2022 ASCO: A First-in-Human, Phase 1 Study of ASTX029, a Dual-Mechanism Inhibitor of ERK1/2, in Relapsed/Refractory Solid Tumors
A First-in-Human, Phase 1 Study of ASTX029, a Dual-Mechanism Inhibitor of ERK1/2, in Relapsed/Refractory Solid Tumors
Background: Aberrant activation of the RAS-RAF-MEK-ERK pathway is common in human cancers. This is an open-label Phase 1 study of ASTX029, a dual-mechanism extracellular signal-regulated kinase 1/2 (ERK1/2) inhibitor, in subjects with relapsed/refractory solid tumors (NCT03520075).
Methods: The primary objective is to identify a recommended Phase 2 dose. Subjects with relapsed/refractory solid tumors were eligible for Phase 1A with any molecular feature and for Phase 1B if the tumor demonstrated RAS or BRAF mutations. ASTX029 was administered orally daily on a continuous basis in 21-day cycles. Phase 1A was a modified 3+3 dose-escalation design based on dose-limiting toxicity (DLT) events. Phase 1B subjects were treated at the recommended dose for expansion (RDE) based on emerging safety, pharmacokinetic (PK), and pharmacodynamic (PD) data. Disease response was evaluated by RECIST v1.1.

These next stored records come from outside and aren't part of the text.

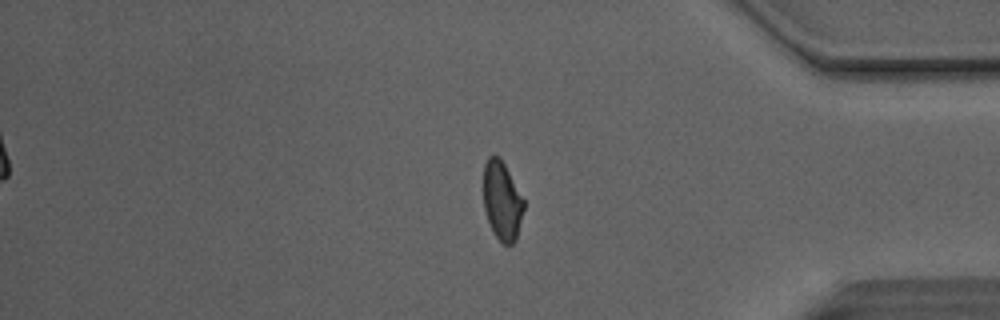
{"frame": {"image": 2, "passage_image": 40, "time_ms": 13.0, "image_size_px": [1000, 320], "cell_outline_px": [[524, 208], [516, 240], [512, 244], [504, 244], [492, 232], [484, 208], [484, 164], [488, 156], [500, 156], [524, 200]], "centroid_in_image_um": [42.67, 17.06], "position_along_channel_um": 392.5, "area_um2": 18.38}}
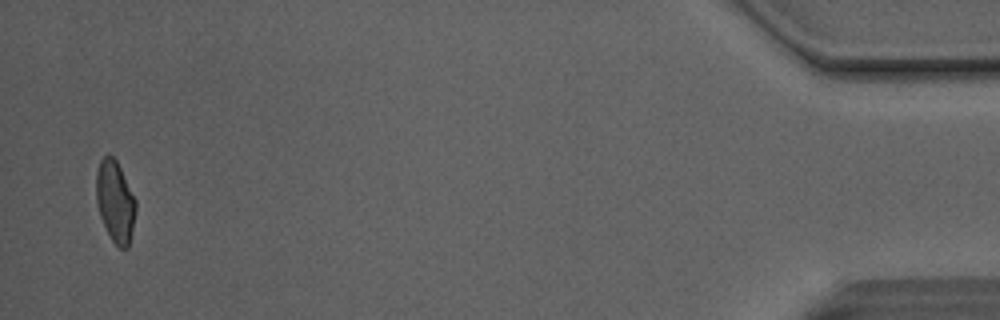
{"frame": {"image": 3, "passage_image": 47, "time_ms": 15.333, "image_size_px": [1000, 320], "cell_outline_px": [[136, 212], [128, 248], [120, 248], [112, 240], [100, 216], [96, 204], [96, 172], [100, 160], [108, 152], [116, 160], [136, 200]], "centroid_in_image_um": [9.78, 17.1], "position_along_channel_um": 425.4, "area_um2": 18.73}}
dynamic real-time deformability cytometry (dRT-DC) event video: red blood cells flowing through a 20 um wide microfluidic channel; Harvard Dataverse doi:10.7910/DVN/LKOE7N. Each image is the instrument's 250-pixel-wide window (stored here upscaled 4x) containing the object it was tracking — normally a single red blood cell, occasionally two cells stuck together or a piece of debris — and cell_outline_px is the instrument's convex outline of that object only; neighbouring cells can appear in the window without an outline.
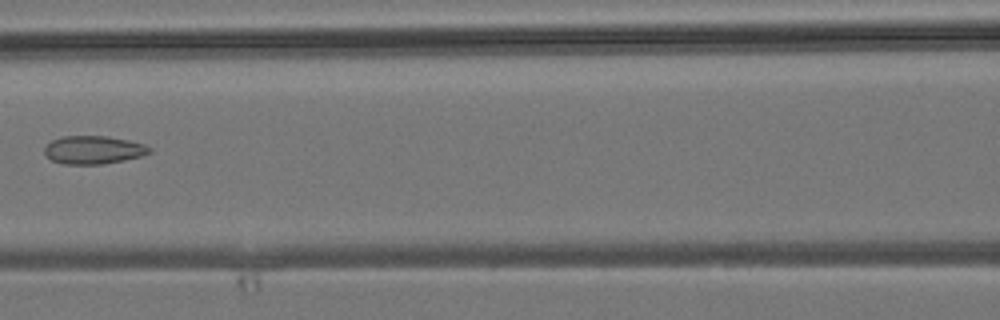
{"species": "common noctule bat (a hibernating species)", "species_latin": "Nyctalus noctula", "temperature_condition": "room temperature", "stored_images_in_passage": 6, "camera_frame_rate_fps": 3000, "um_per_image_px": 0.085, "animal": {"sex": "male", "body_mass_g": 19.2, "forearm_length_mm": 51.8}, "frame": {"image": 1, "passage_image": 6, "time_ms": 6.667, "image_size_px": [1000, 320], "cell_outline_px": [[152, 152], [140, 156], [124, 160], [100, 164], [64, 164], [52, 160], [44, 152], [44, 148], [52, 140], [60, 136], [108, 136], [128, 140], [144, 144], [152, 148]], "centroid_in_image_um": [7.95, 12.73], "position_along_channel_um": 158.6, "area_um2": 17.17}}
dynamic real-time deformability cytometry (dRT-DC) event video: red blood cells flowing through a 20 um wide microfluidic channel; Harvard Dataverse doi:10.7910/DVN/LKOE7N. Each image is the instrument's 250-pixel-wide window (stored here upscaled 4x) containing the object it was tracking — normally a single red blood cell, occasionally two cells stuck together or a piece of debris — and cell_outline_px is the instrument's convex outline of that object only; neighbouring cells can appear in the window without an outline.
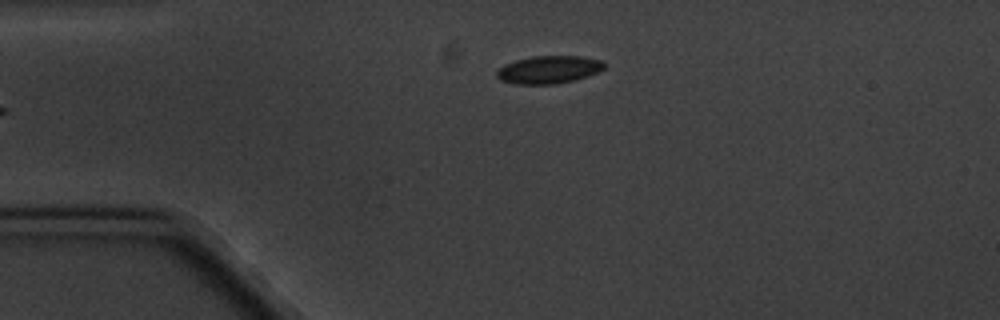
{"species": "common noctule bat (a hibernating species)", "species_latin": "Nyctalus noctula", "temperature_condition": "cold", "stored_images_in_passage": 5, "camera_frame_rate_fps": 3000, "um_per_image_px": 0.085, "animal": {"sex": "male", "body_mass_g": 20.1, "forearm_length_mm": 53.5}, "frame": {"image": 1, "passage_image": 5, "time_ms": 4.667, "image_size_px": [1000, 320], "cell_outline_px": [[604, 68], [600, 72], [576, 80], [556, 84], [516, 84], [500, 80], [496, 76], [496, 72], [504, 64], [516, 60], [532, 56], [580, 56], [600, 60], [604, 64]], "centroid_in_image_um": [46.64, 5.92], "position_along_channel_um": 38.4, "area_um2": 17.46}}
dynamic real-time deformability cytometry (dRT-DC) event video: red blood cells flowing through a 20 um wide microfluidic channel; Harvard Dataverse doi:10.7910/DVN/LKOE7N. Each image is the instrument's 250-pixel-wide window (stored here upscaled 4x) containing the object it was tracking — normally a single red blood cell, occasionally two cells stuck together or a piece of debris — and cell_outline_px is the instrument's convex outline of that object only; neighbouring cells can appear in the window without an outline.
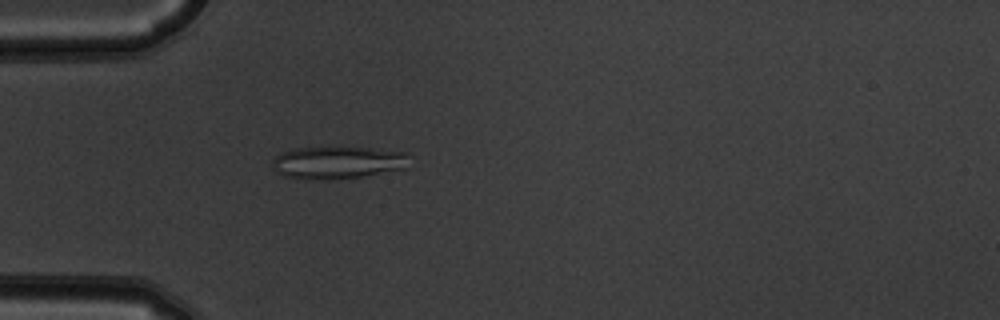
{"species": "common noctule bat (a hibernating species)", "species_latin": "Nyctalus noctula", "temperature_condition": "warm", "stored_images_in_passage": 5, "camera_frame_rate_fps": 3000, "um_per_image_px": 0.085, "animal": {"sex": "male", "body_mass_g": 19.5, "forearm_length_mm": 54.6}, "frame": {"image": 1, "passage_image": 5, "time_ms": 1.333, "image_size_px": [1000, 320], "cell_outline_px": [[408, 168], [360, 176], [324, 180], [284, 176], [276, 172], [272, 164], [272, 160], [280, 152], [296, 148], [332, 144], [336, 144], [404, 152]], "centroid_in_image_um": [28.63, 13.76], "position_along_channel_um": 56.4, "area_um2": 26.47}}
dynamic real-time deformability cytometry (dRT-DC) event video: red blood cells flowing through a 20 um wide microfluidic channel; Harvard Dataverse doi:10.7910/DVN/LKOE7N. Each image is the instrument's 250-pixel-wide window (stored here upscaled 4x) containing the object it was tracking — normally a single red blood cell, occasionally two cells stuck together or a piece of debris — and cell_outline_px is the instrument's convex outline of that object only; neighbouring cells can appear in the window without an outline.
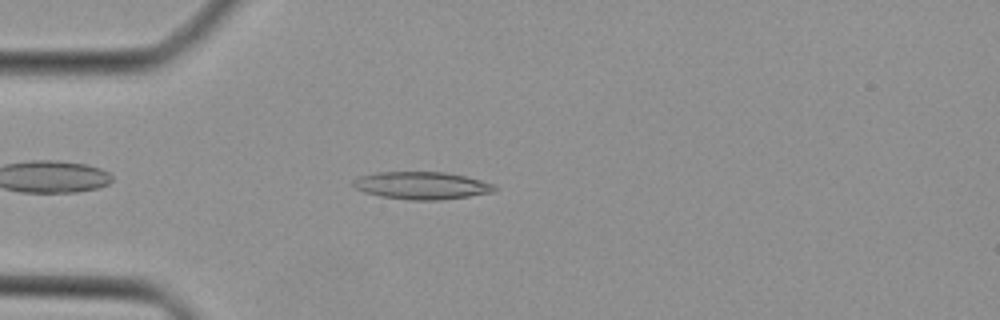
{"species": "Egyptian fruit bat (a non-hibernating species)", "species_latin": "Rousettus aegyptiacus", "temperature_condition": "cold", "stored_images_in_passage": 36, "camera_frame_rate_fps": 3000, "um_per_image_px": 0.085, "animal": {"sex": "female"}, "frame": {"image": 1, "passage_image": 4, "time_ms": 1.0, "image_size_px": [1000, 320], "cell_outline_px": [[496, 188], [492, 192], [468, 196], [440, 200], [408, 200], [380, 196], [364, 192], [356, 188], [352, 184], [352, 180], [360, 176], [376, 172], [444, 172], [464, 176], [480, 180], [492, 184]], "centroid_in_image_um": [35.79, 15.77], "position_along_channel_um": 49.2, "area_um2": 22.48}}
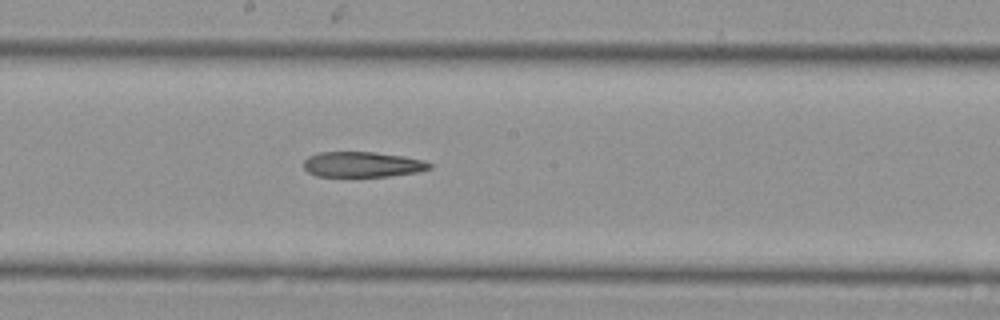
{"frame": {"image": 2, "passage_image": 16, "time_ms": 5.0, "image_size_px": [1000, 320], "cell_outline_px": [[432, 168], [416, 172], [388, 176], [316, 176], [308, 172], [304, 168], [304, 160], [308, 156], [320, 152], [376, 152], [404, 156], [424, 160], [432, 164]], "centroid_in_image_um": [30.81, 13.97], "position_along_channel_um": 217.4, "area_um2": 18.61}}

Results: 76 subjects were treated with at least one dose of ASTX029 in Phase 1A (n = 56) and Phase 1B (n = 20). In Phase 1A, ASTX029 was evaluated from 10 mg to 280 mg daily. Two subjects experienced grade 2 central serous retinopathy (CSR) within a few days of dosing at the 280 mg daily dose level (one event was declared a DLT). Both subjects recovered to baseline within days of dose interruption. CSR is an expected AE based on the class of drugs. At the selected RDE dose level of 200 mg daily, the mean PK exposure was 109% of target exposure (13,022 ng*hr/ml), defined as the level expected to have biological activity based on mouse models. As of the data cut-off of February 7, 2022, the most frequent grade ≥2 AEs experienced by subjects (≥5%) assessed as related to ASTX029 included ocular AEs (n = 6: all Grade 2); nausea (n = 7: all Grade 2); diarrhea (n = 6: 5 Grade 2, 1 Grade 3); fatigue (n = 4: all Grade 2); rash (n = 4, 3 Grade 2, 1 Grade 3). There were 52 serious AEs, all unrelated to ASTX029 except for one subject with Grade 3 malaise. Four subjects had a partial response, including KRAS-G12A BRAF-D549N non-small cell lung cancer (NSCLC; Phase 1A: 120 mg treated 20.0 months); KRAS-G12D pancreatic cancer (Phase 1A: 200 mg treated 2.1 months); KRAS-G13D NSCLC (Phase 1B; treated 10.6 months); KRAS-G12S NSCLC (Phase 1B; treated 10.4 months and ongoing). In all, two partial responses were observed out of 3 NSCLC subjects enrolled in Phase 1B. Phospho-ERK and phospho-RSK were evaluated for PD effect on fresh tumor biopsies obtained at baseline and cycle 2. A PD effect and decreased cell proliferation (Ki-67) were observed in 6 of 9 and 3 of 8 evaluable Phase 1B samples, respectively. The most common reason for ASTX029 discontinuation was disease progression.
Conclusions: This Phase 1 study of the ERK1/2 inhibitor ASTX029 has identified a dose level of 200 mg daily continuously for investigation in the Phase 2 study. PK and PD data suggest target exposures are achieved with preliminary clinical activity, especially in KRAS-mutated NSCLC. Clinical trial information: NCT03520075.